The whole interaction with him was just kind of funny because he was like a 5 year old reverting to tantrum mode. I tried to be so calm and patient. I wanted to get along. He just literally started flopping around on the couch, changing position and sitting with his back toward me. Maybe he'd had that conversation with someone else as well. lol. I just slowly backed away and said I was going to have to move asap. But I wished him well. I treated him fair.
What else was I to do? It was my health. Even though i had my own room, the air conditioning ducts went throughout the house. It was a nice gated 55+ community too.

bradfordwhite-2022081921254002874_1.png
 
“If you look under kitchen cabinets or shelves where people have operated a coffee maker set back on the counter, you're likely to see the remnants of coffee steam staining on the underside. That's assuming they haven't cleaned that area. You can also feel it. It's gunky.”
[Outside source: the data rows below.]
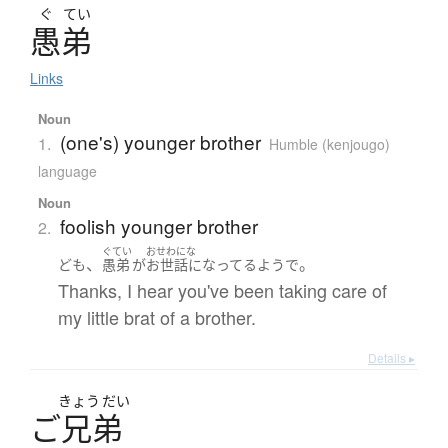
ぐ
てい
愚弟
Links
Noun
(one's) younger brother
1.
Humble (kenjougo)
language
Noun
foolish younger brother
2.
ぐてい
おせわにな
、
。
ども
愚弟
が
お世話になってる
よう
で
Thanks, I hear you've been taking care of
my little brat of a brother.
Details ▸
きょう
だい
ご
兄弟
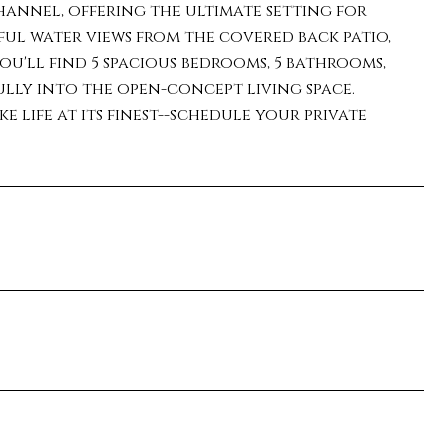
annel, offering the ultimate setting for
ful water views from the covered back patio,
you'll find 5 spacious bedrooms, 5 bathrooms,
ully into the open-concept living space.
 life at its finest--schedule your private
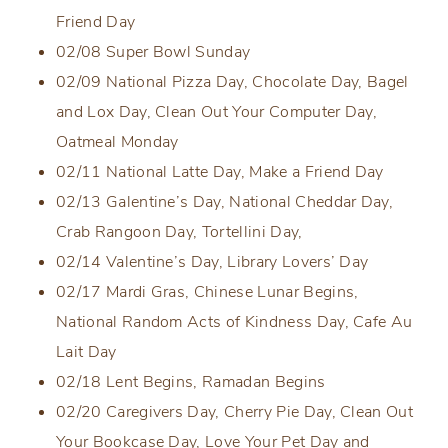
Friend Day
02/08 Super Bowl Sunday
02/09 National Pizza Day, Chocolate Day, Bagel
and Lox Day, Clean Out Your Computer Day,
Oatmeal Monday
02/11 National Latte Day, Make a Friend Day
02/13 Galentine’s Day, National Cheddar Day,
Crab Rangoon Day, Tortellini Day,
02/14 Valentine’s Day, Library Lovers’ Day
02/17 Mardi Gras, Chinese Lunar Begins,
National Random Acts of Kindness Day, Cafe Au
Lait Day
02/18 Lent Begins, Ramadan Begins
02/20 Caregivers Day, Cherry Pie Day, Clean Out
Your Bookcase Day, Love Your Pet Day and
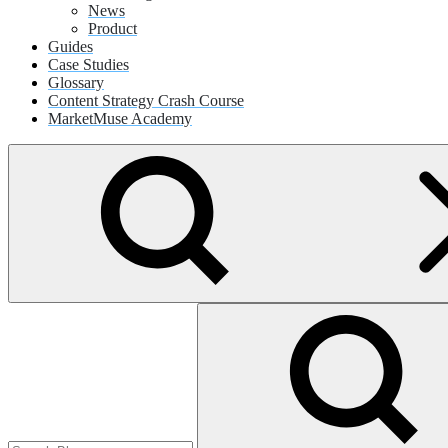
News
Product
Guides
Case Studies
Glossary
Content Strategy Crash Course
MarketMuse Academy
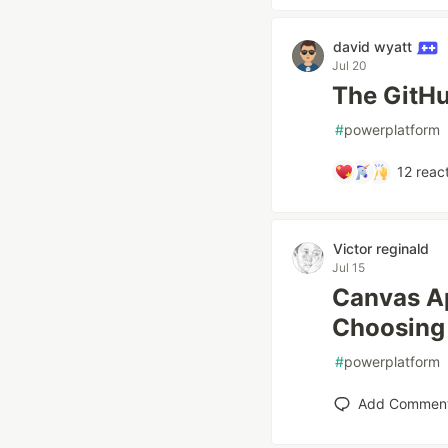
david wyatt
Jul 20
The GitHu
#
powerplatform
12
react
Victor reginald
Jul 15
Canvas Ap
Choosing 
#
powerplatform
Add Commen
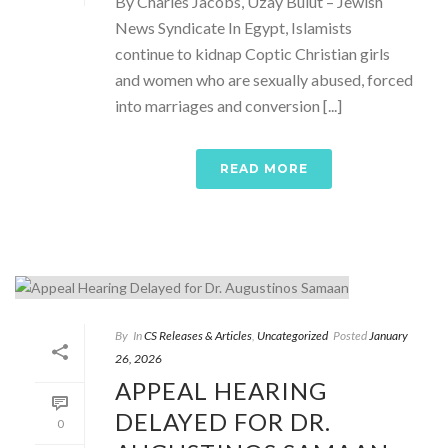
By Charles Jacobs, Uzay Bulut – Jewish
News Syndicate In Egypt, Islamists
continue to kidnap Coptic Christian girls
and women who are sexually abused, forced
into marriages and conversion [...]
READ MORE
By
In
CS Releases & Articles
,
Uncategorized
Posted
January
26, 2026
APPEAL HEARING
DELAYED FOR DR.
0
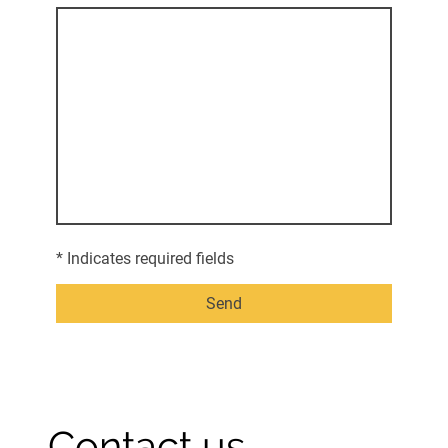
* Indicates required fields
Send
Contact us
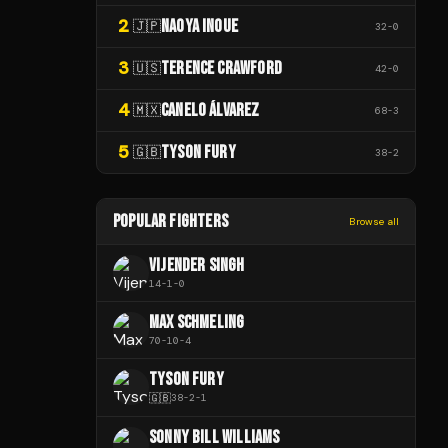
2
NAOYA INOUE
🇯🇵
32
-
0
3
TERENCE CRAWFORD
🇺🇸
42
-
0
4
CANELO ÁLVAREZ
🇲🇽
68
-
3
5
TYSON FURY
🇬🇧
38
-
2
POPULAR FIGHTERS
Browse all
VIJENDER SINGH
14
-
1
-
0
MAX SCHMELING
70
-
10
-
4
TYSON FURY
🇬🇧
38
-
2
-
1
SONNY BILL WILLIAMS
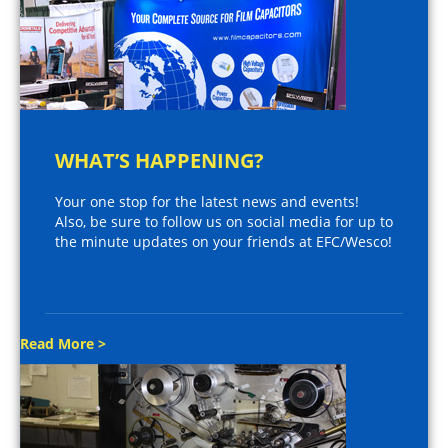
WHAT’S HAPPENING?
Your one stop for the latest news and events!
Also, be sure to follow us on social media for up to
the minute updates on your friends at EFC/Wesco!
Read More >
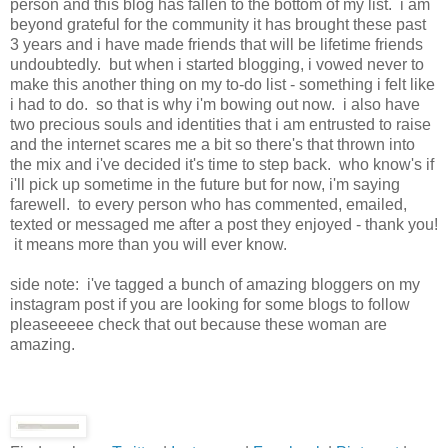
person and this blog has fallen to the bottom of my list. i am
beyond grateful for the community it has brought these past
3 years and i have made friends that will be lifetime friends
undoubtedly. but when i started blogging, i vowed never to
make this another thing on my to-do list - something i felt like
i had to do. so that is why i'm bowing out now. i also have
two precious souls and identities that i am entrusted to raise
and the internet scares me a bit so there's that thrown into
the mix and i've decided it's time to step back. who know's if
i'll pick up sometime in the future but for now, i'm saying
farewell. to every person who has commented, emailed,
texted or messaged me after a post they enjoyed - thank you!
it means more than you will ever know.
side note: i've tagged a bunch of amazing bloggers on my
instagram post if you are looking for some blogs to follow
pleaseeeee check that out because these woman are
amazing.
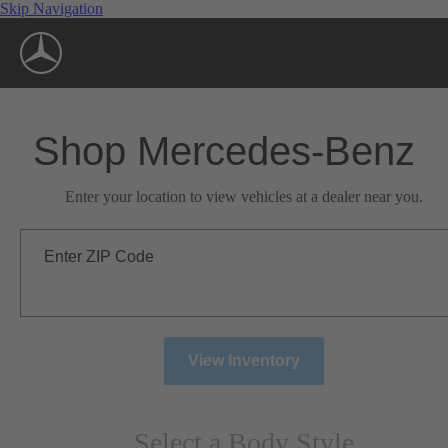
Skip Navigation
Shop Mercedes-Benz
Enter your location to view vehicles at a dealer near you.
Enter ZIP Code
View Inventory
Select a Body Style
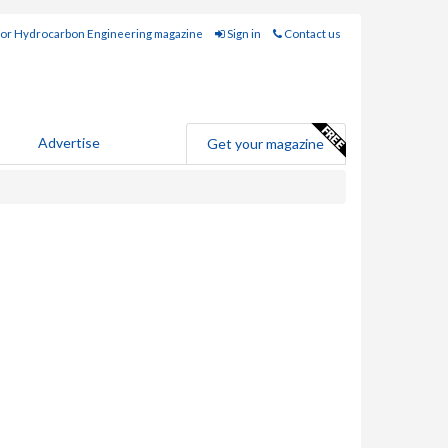
for Hydrocarbon Engineering magazine
Sign in
Contact us
Advertise
Get your magazine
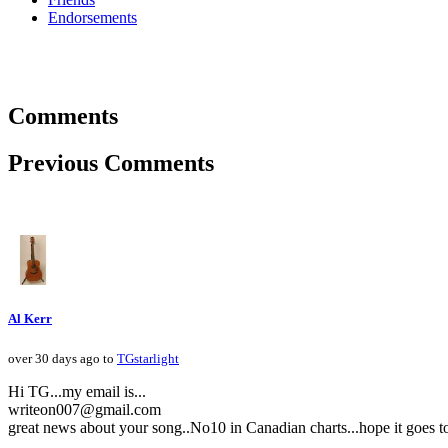
Endorsements
Comments
Previous Comments
Al Kerr
over 30 days ago to
TGstarlight
Hi TG...my email is...
writeon007@gmail.com
great news about your song..No10 in Canadian charts...hope it goes to N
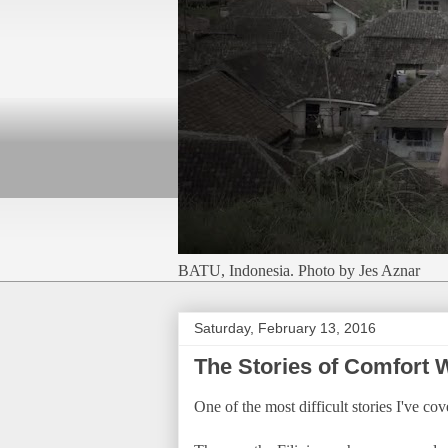
BATU, Indonesia. Photo by Jes Aznar
Saturday, February 13, 2016
The Stories of Comfort
One of the most difficult stories I've c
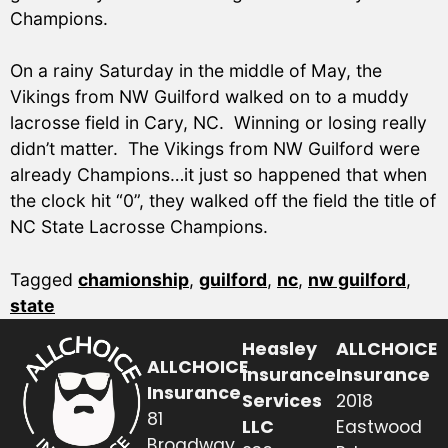
Champions.
On a rainy Saturday in the middle of May, the
Vikings from NW Guilford walked on to a muddy
lacrosse field in Cary, NC. Winning or losing really
didn’t matter. The Vikings from NW Guilford were
already Champions…it just so happened that when
the clock hit “0”, they walked off the field the title of
NC State Lacrosse Champions.
Tagged
chamionship
,
guilford
,
nc
,
nw guilford
,
state
Heasley
ALLCHOICE
ALLCHOICE
Insurance
Insurance
Insurance
Services
2018
81
LLC
Eastwood
Broadway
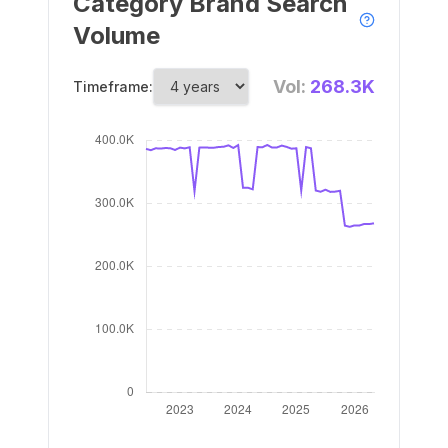
Category Brand Search
Volume
Vol:
268.3K
Timeframe:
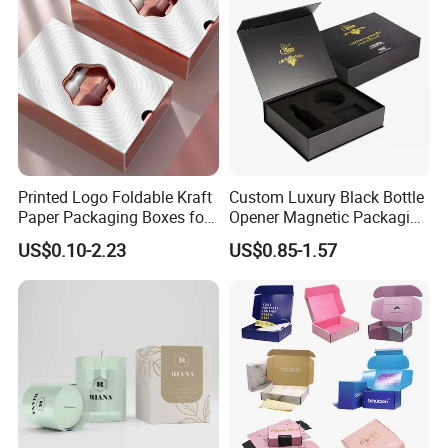
Printed Logo Foldable Kraft
Custom Luxury Black Bottle
Paper Packaging Boxes for
Opener Magnetic Packaging
Shipping, Gifts, and
Box Gift Box with Insert
US$0.10-2.23
US$0.85-1.57
Sustainable Packaging
Solutions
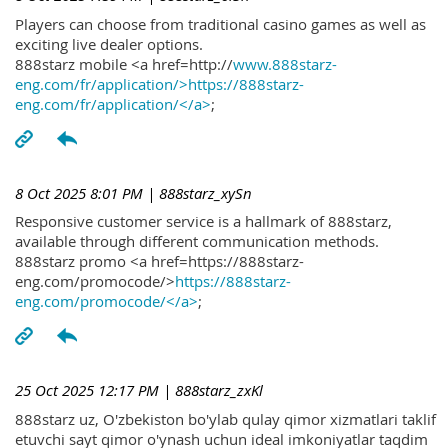
Players can choose from traditional casino games as well as
exciting live dealer options.
888starz mobile <a href=http://
www.888starz-
eng.com/fr/application/>https://888starz-
eng.com/fr/application/</a>
;
8 Oct 2025 8:01 PM
| 888starz_xySn
Responsive customer service is a hallmark of 888starz,
available through different communication methods.
888starz promo <a href=https://888starz-
eng.com/promocode/>
https://888starz-
eng.com/promocode/</a>
;
25 Oct 2025 12:17 PM
| 888starz_zxKl
888starz uz, O'zbekiston bo'ylab qulay qimor xizmatlari taklif
etuvchi sayt qimor o'ynash uchun ideal imkoniyatlar taqdim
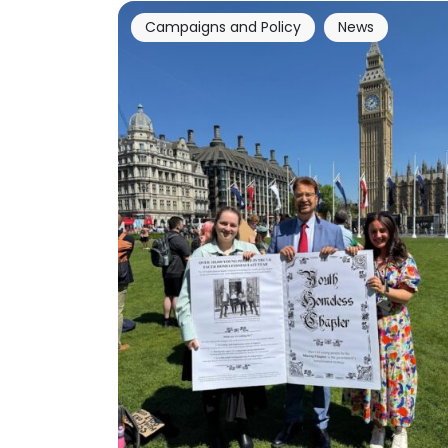
Campaigns and Policy
News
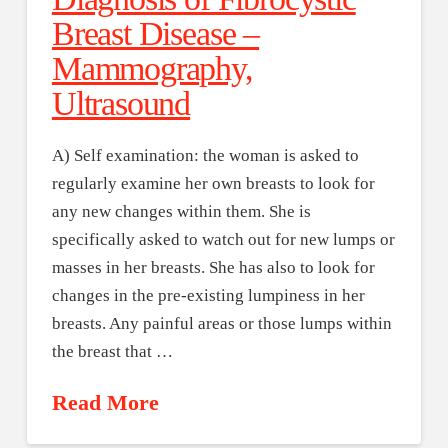
Breast Disease –
Mammography,
Ultrasound
A) Self examination: the woman is asked to
regularly examine her own breasts to look for
any new changes within them. She is
specifically asked to watch out for new lumps or
masses in her breasts. She has also to look for
changes in the pre-existing lumpiness in her
breasts. Any painful areas or those lumps within
the breast that …
Read More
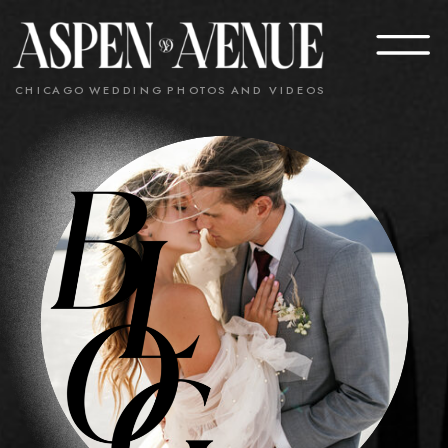
CHICAGO WEDDING PHOTOS AND VIDEOS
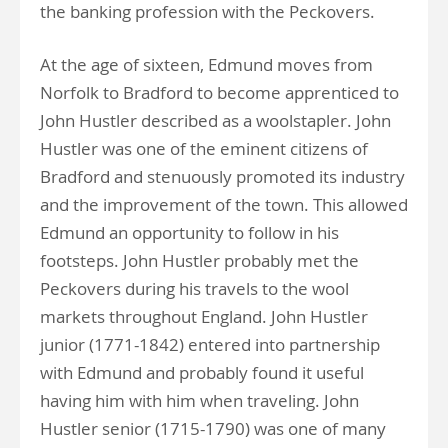
the banking profession with the Peckovers.
At the age of sixteen, Edmund moves from
Norfolk to Bradford to become apprenticed to
John Hustler described as a woolstapler. John
Hustler was one of the eminent citizens of
Bradford and stenuously promoted its industry
and the improvement of the town. This allowed
Edmund an opportunity to follow in his
footsteps. John Hustler probably met the
Peckovers during his travels to the wool
markets throughout England. John Hustler
junior (1771-1842) entered into partnership
with Edmund and probably found it useful
having him with him when traveling. John
Hustler senior (1715-1790) was one of many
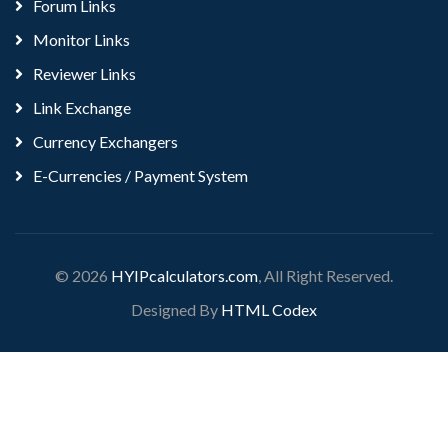
Forum Links
Monitor Links
Reviewer Links
Link Exchange
Currency Exchangers
E-Currencies / Payment System
© 2026
HYIPcalculators.com
, All Right Reserved.
Designed By
HTML Codex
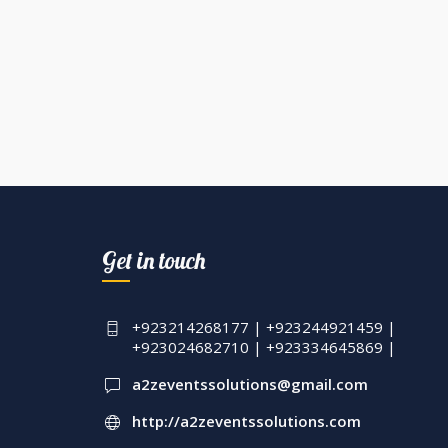
Get in touch
+923214268177 | +923244921459 |
+923024682710 | +923334645869 |
a2zeventssolutions@gmail.com
http://a2zeventssolutions.com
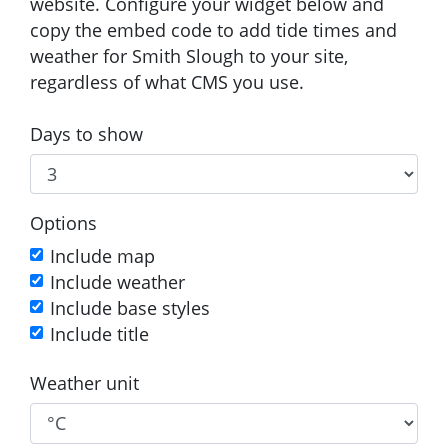
website. Configure your widget below and
copy the embed code to add tide times and
weather for Smith Slough to your site,
regardless of what CMS you use.
Days to show
Options
Include map
Include weather
Include base styles
Include title
Weather unit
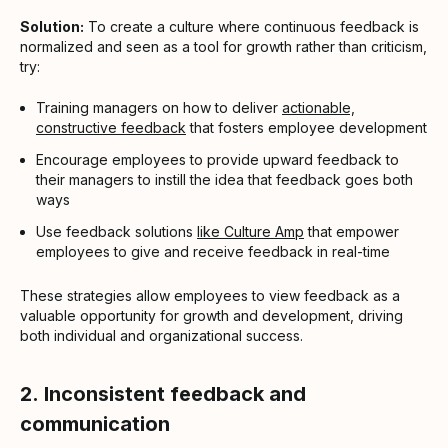
Solution:
To create a culture where continuous feedback is
normalized and seen as a tool for growth rather than criticism,
try:
Training managers on how to deliver
actionable,
constructive feedback
that fosters employee development
Encourage employees to provide upward feedback to
their managers to instill the idea that feedback goes both
ways
Use feedback solutions
like Culture Amp
that empower
employees to give and receive feedback in real-time
These strategies allow employees to view feedback as a
valuable opportunity for growth and development, driving
both individual and organizational success.
2.
Inconsistent feedback and
communication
Brad, we’ve lived in our home for 28 years and for 26 of those years I brewed coffee underneath the kitchen cabinet twice daily in over 50 different coffee makers, either auto drip pots, electric percolators and Sunbeam Coffeemaster vacuum brewers. All of these coffeemaker's emitted steam that had the aroma of brewing coffee. But other than the underside of the cabinet being slighting damp for about an hour or less after brewing, this steam left NO discoloration or build up of any kind.

I think that the person that you briefly lived with may have had a pot of coffee going 24/7 from the way you describe him. Old coffee that has been left in a pot on the warming plate does have an unpleasant odor to it.

It sounds like this former roommate and you were just not a good match in any way. Its a good thing that you moved out.